§ WHAT NEEDS TO BE DONE
Transcribe all of the entries below exactly. Leave out the pictures.

§ RECORDS SUPPLIED
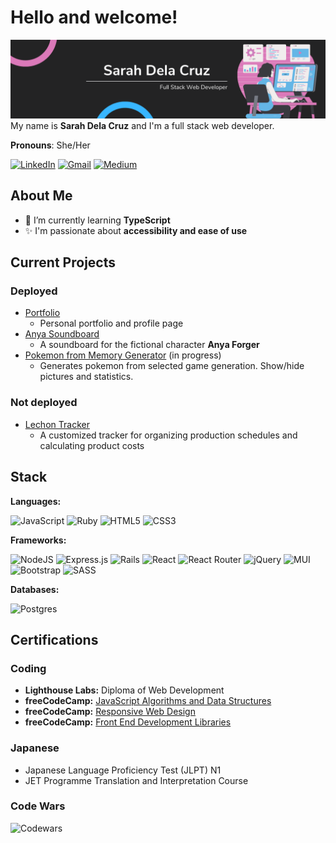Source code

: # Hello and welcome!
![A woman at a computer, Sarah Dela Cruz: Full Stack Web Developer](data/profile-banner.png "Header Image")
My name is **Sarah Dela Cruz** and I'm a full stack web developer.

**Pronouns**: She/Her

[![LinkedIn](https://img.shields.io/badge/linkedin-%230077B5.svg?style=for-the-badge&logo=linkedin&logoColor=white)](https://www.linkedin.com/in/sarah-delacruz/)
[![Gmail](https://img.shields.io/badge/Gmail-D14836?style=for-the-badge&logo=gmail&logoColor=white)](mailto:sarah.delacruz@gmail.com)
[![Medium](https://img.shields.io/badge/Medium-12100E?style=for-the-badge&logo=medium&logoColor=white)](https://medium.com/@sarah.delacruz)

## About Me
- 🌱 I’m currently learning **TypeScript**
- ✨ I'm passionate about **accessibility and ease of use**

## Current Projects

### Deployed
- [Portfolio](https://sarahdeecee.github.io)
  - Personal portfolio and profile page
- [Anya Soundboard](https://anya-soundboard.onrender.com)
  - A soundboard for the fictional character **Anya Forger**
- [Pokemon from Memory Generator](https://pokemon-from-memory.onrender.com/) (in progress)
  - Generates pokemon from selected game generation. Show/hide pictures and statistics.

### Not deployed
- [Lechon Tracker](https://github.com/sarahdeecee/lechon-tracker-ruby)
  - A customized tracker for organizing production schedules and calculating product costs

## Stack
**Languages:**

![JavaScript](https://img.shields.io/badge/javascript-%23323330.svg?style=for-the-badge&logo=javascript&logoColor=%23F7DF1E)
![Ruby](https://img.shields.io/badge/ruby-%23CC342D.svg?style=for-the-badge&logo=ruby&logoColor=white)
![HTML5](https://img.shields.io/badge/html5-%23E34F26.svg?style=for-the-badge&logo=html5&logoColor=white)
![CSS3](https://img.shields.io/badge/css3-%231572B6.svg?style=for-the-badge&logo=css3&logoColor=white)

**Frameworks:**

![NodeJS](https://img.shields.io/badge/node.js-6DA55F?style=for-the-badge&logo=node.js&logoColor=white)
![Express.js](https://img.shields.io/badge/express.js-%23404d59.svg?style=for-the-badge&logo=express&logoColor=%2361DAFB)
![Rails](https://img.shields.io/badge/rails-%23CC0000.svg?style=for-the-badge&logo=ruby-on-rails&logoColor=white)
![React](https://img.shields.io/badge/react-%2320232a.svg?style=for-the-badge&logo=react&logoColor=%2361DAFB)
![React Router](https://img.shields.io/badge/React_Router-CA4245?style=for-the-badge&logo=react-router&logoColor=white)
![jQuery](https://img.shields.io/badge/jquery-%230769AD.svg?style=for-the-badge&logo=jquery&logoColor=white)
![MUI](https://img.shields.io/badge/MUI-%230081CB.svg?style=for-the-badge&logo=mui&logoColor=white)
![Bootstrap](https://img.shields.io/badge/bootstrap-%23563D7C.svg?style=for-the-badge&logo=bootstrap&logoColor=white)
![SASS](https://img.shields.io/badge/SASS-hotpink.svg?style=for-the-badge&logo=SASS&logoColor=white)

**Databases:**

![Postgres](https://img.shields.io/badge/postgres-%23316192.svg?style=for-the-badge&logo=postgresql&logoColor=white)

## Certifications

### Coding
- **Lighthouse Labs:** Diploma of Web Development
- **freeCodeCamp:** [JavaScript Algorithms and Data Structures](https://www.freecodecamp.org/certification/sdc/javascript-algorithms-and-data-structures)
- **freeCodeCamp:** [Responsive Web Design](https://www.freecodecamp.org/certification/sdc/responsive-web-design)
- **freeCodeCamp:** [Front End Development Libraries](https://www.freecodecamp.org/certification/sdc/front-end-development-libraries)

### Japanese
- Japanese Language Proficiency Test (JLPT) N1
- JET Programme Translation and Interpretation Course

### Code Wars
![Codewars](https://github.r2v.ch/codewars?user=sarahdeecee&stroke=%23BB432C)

§ FINISHED EXERCISE
Source code

: # Hello and welcome!
![A woman at a computer, Sarah Dela Cruz: Full Stack Web Developer](data/profile-banner.png "Header Image")
My name is **Sarah Dela Cruz** and I'm a full stack web developer.

**Pronouns**: She/Her

[![LinkedIn](https://img.shields.io/badge/linkedin-%230077B5.svg?style=for-the-badge&logo=linkedin&logoColor=white)](https://www.linkedin.com/in/sarah-delacruz/)
[![Gmail](https://img.shields.io/badge/Gmail-D14836?style=for-the-badge&logo=gmail&logoColor=white)](mailto:sarah.delacruz@gmail.com)
[![Medium](https://img.shields.io/badge/Medium-12100E?style=for-the-badge&logo=medium&logoColor=white)](https://medium.com/@sarah.delacruz)

## About Me
- 🌱 I’m currently learning **TypeScript**
- ✨ I'm passionate about **accessibility and ease of use**

## Current Projects

### Deployed
- [Portfolio](https://sarahdeecee.github.io)
  - Personal portfolio and profile page
- [Anya Soundboard](https://anya-soundboard.onrender.com)
  - A soundboard for the fictional character **Anya Forger**
- [Pokemon from Memory Generator](https://pokemon-from-memory.onrender.com/) (in progress)
  - Generates pokemon from selected game generation. Show/hide pictures and statistics.

### Not deployed
- [Lechon Tracker](https://github.com/sarahdeecee/lechon-tracker-ruby)
  - A customized tracker for organizing production schedules and calculating product costs

## Stack
**Languages:**

![JavaScript](https://img.shields.io/badge/javascript-%23323330.svg?style=for-the-badge&logo=javascript&logoColor=%23F7DF1E)
![Ruby](https://img.shields.io/badge/ruby-%23CC342D.svg?style=for-the-badge&logo=ruby&logoColor=white)
![HTML5](https://img.shields.io/badge/html5-%23E34F26.svg?style=for-the-badge&logo=html5&logoColor=white)
![CSS3](https://img.shields.io/badge/css3-%231572B6.svg?style=for-the-badge&logo=css3&logoColor=white)

**Frameworks:**

![NodeJS](https://img.shields.io/badge/node.js-6DA55F?style=for-the-badge&logo=node.js&logoColor=white)
![Express.js](https://img.shields.io/badge/express.js-%23404d59.svg?style=for-the-badge&logo=express&logoColor=%2361DAFB)
![Rails](https://img.shields.io/badge/rails-%23CC0000.svg?style=for-the-badge&logo=ruby-on-rails&logoColor=white)
![React](https://img.shields.io/badge/react-%2320232a.svg?style=for-the-badge&logo=react&logoColor=%2361DAFB)
![React Router](https://img.shields.io/badge/React_Router-CA4245?style=for-the-badge&logo=react-router&logoColor=white)
![jQuery](https://img.shields.io/badge/jquery-%230769AD.svg?style=for-the-badge&logo=jquery&logoColor=white)
![MUI](https://img.shields.io/badge/MUI-%230081CB.svg?style=for-the-badge&logo=mui&logoColor=white)
![Bootstrap](https://img.shields.io/badge/bootstrap-%23563D7C.svg?style=for-the-badge&logo=bootstrap&logoColor=white)
![SASS](https://img.shields.io/badge/SASS-hotpink.svg?style=for-the-badge&logo=SASS&logoColor=white)

**Databases:**

![Postgres](https://img.shields.io/badge/postgres-%23316192.svg?style=for-the-badge&logo=postgresql&logoColor=white)

## Certifications

### Coding
- **Lighthouse Labs:** Diploma of Web Development
- **freeCodeCamp:** [JavaScript Algorithms and Data Structures](https://www.freecodecamp.org/certification/sdc/javascript-algorithms-and-data-structures)
- **freeCodeCamp:** [Responsive Web Design](https://www.freecodecamp.org/certification/sdc/responsive-web-design)
- **freeCodeCamp:** [Front End Development Libraries](https://www.freecodecamp.org/certification/sdc/front-end-development-libraries)

### Japanese
- Japanese Language Proficiency Test (JLPT) N1
- JET Programme Translation and Interpretation Course

### Code Wars
![Codewars](https://github.r2v.ch/codewars?user=sarahdeecee&stroke=%23BB432C)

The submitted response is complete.